Common Drainage Procedures - Drainage Drilldown
- Percutaneous Abscess Drainage (PAD)
- Abdominal/Pelvic: Seldinger or trocar technique. Catheter 8-14 Fr. Guided by US/CT.
- Soft Tissue: Primarily US-guided. Smaller catheters often suffice.
- Percutaneous Transhepatic Biliary Drainage (PTBD)
- Indications: Obstructive jaundice (malignant/benign), cholangitis.
- Access: Right mid-axillary line, intercostal approach into bile duct.
- Complications: Hemorrhage, sepsis, bile leak/peritonitis.
- Percutaneous Nephrostomy (PCN)
- Indications: Obstructive uropathy, urinary diversion, access for interventions.
- Access: US/fluoroscopy-guided posterolateral approach (below 12th rib) into renal pelvis.
- Catheter: 8-12 Fr pigtail.
- Pleural/Pericardial Fluid Drainage
- Pleural: US-guided thoracentesis/chest tube.
Post-Procedure Care & Complications - Oops & Outcomes
- Care: Monitor vitals, drain output (volume, character), site. Flush with 10-20 mL saline q8-12h.
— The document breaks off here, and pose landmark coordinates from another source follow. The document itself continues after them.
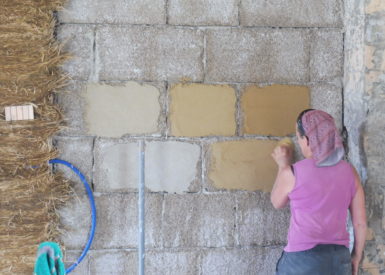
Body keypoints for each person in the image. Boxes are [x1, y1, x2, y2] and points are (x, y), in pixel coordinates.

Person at [271, 109, 367, 275]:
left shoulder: (293, 172)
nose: (299, 142)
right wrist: (356, 256)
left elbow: (276, 202)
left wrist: (282, 165)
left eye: (298, 136)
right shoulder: (350, 172)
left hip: (301, 260)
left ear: (308, 140)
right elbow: (360, 223)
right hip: (339, 259)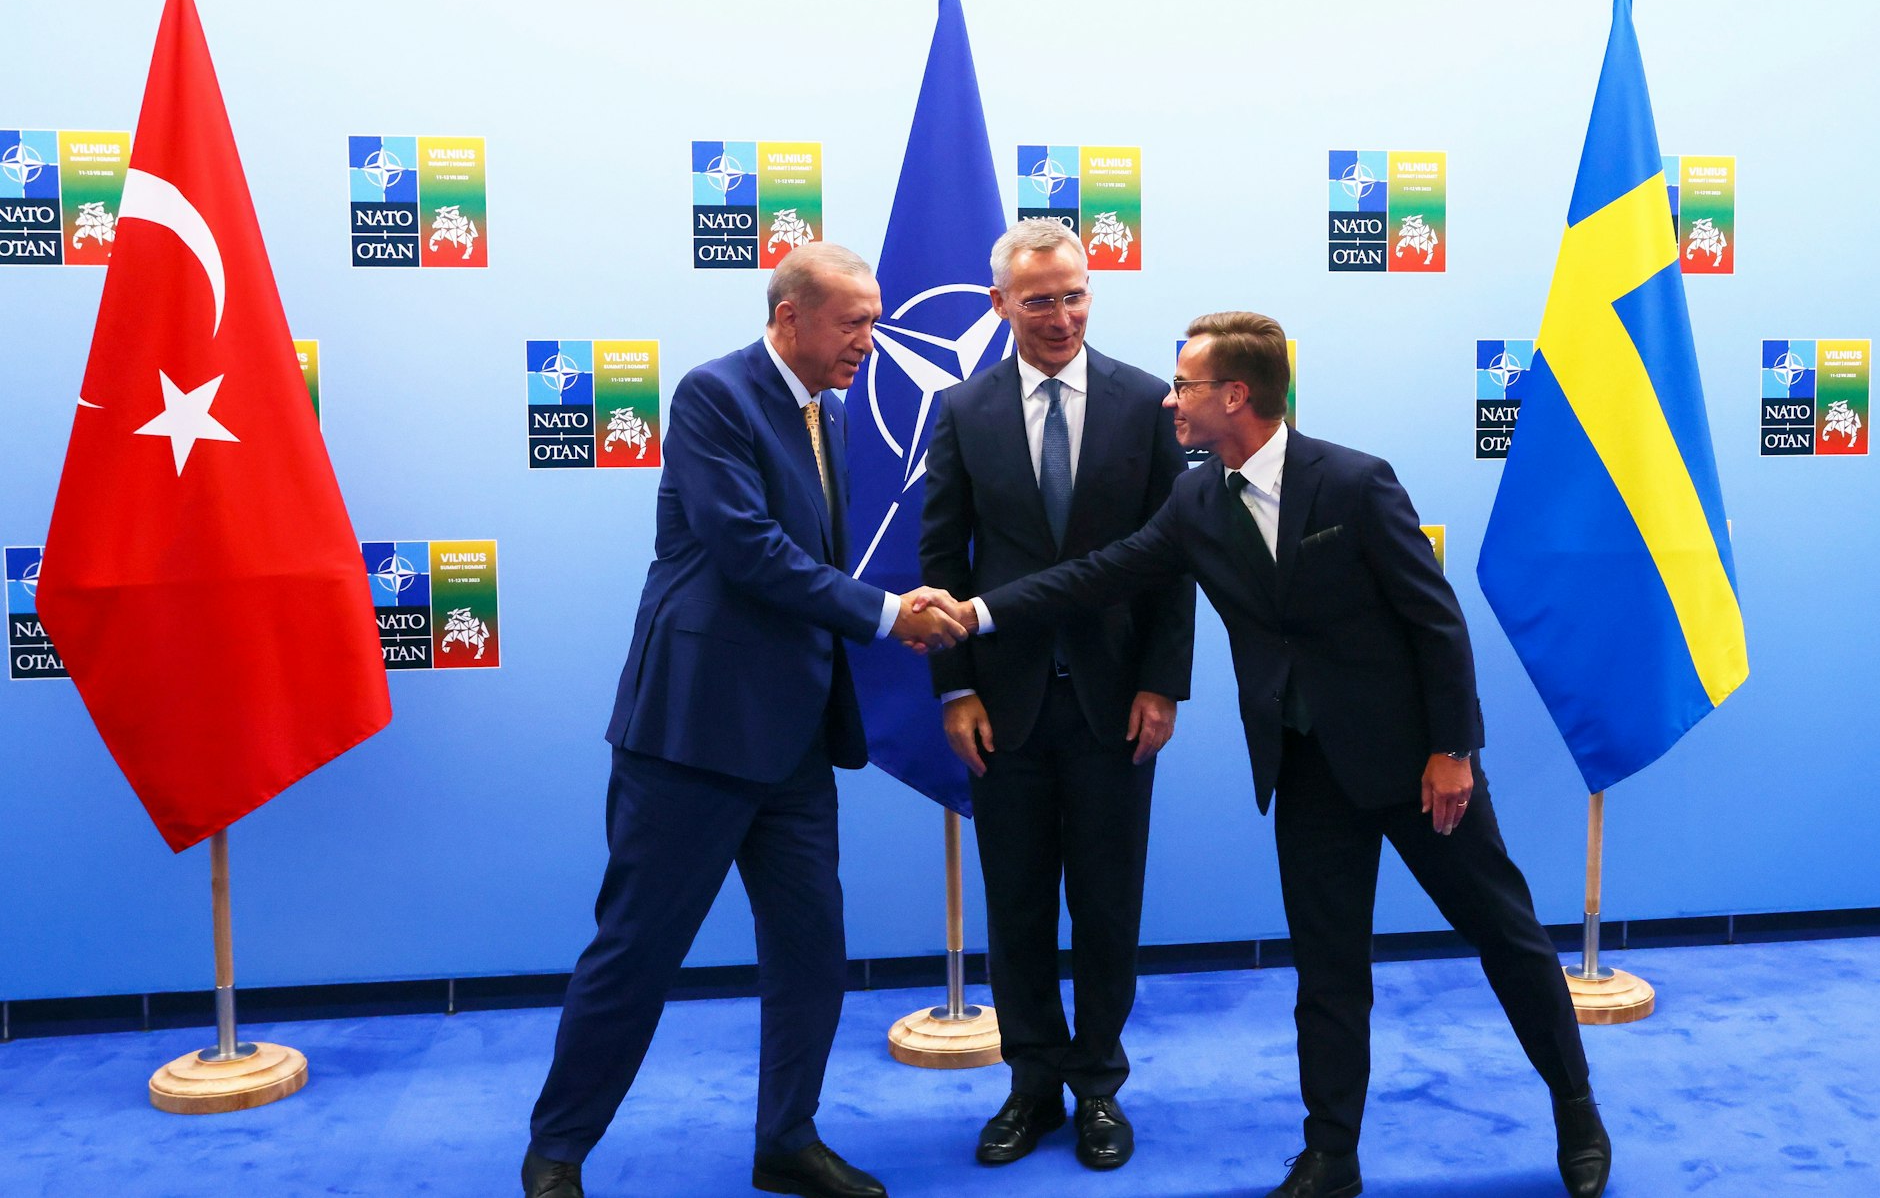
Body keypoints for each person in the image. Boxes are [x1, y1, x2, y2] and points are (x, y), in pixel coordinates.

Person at [925, 312, 1612, 1198]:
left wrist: (1453, 748)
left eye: (1187, 386)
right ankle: (1332, 1154)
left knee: (1507, 937)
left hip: (1416, 767)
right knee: (1327, 970)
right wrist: (976, 614)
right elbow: (1100, 573)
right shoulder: (1197, 498)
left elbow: (1436, 623)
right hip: (1305, 768)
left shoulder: (1356, 482)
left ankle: (1576, 1108)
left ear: (1236, 395)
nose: (1170, 400)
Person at [522, 244, 968, 1198]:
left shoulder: (833, 413)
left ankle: (786, 1139)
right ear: (788, 315)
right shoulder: (711, 394)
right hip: (694, 732)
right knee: (636, 951)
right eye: (852, 322)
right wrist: (890, 614)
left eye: (875, 321)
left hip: (796, 741)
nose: (869, 341)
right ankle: (557, 1151)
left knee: (811, 952)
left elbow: (808, 561)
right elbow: (751, 551)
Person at [917, 219, 1194, 1172]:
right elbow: (941, 561)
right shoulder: (961, 410)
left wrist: (1164, 683)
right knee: (1021, 903)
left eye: (1075, 294)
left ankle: (1099, 1087)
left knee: (1110, 905)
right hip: (1005, 706)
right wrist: (953, 688)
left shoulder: (1148, 402)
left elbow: (1174, 563)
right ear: (1000, 305)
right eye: (1039, 299)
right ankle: (1032, 1082)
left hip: (1119, 703)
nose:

- Removal Criteria: Output < 10-20 mL/24h; clinical & imaging resolution.
- Complications:
- Early: Hemorrhage, pain, pneumothorax (thoracic).
- Late: Infection, catheter blockage/dislodgement.
- Blockage: ↓Output. Attempt flush; check position if fails.
⭐ Key for drain removal: Output < 10-20 mL/day, infection signs resolved, and collection resolution on follow-up imaging.
High‑Yield Points - ⚡ Biggest Takeaways
- Abscess drainage is the cornerstone of IR drainage, targeting localized infections.
- Ultrasound (US) and Computed Tomography (CT) are the workhorse guidance modalities.
- Pigtail catheters are favored for their atraumatic insertion and self-retaining design.
- Crucial pre-procedure: Ensure INR <1.5 and platelet count >50,000/μL.
- Key complications: Hemorrhage, sepsis, organ injury, and catheter malfunction.
- Seldinger technique offers precise access, especially for deep or small collections.
- Drainage effectively palliates malignant pleural effusions and ascites.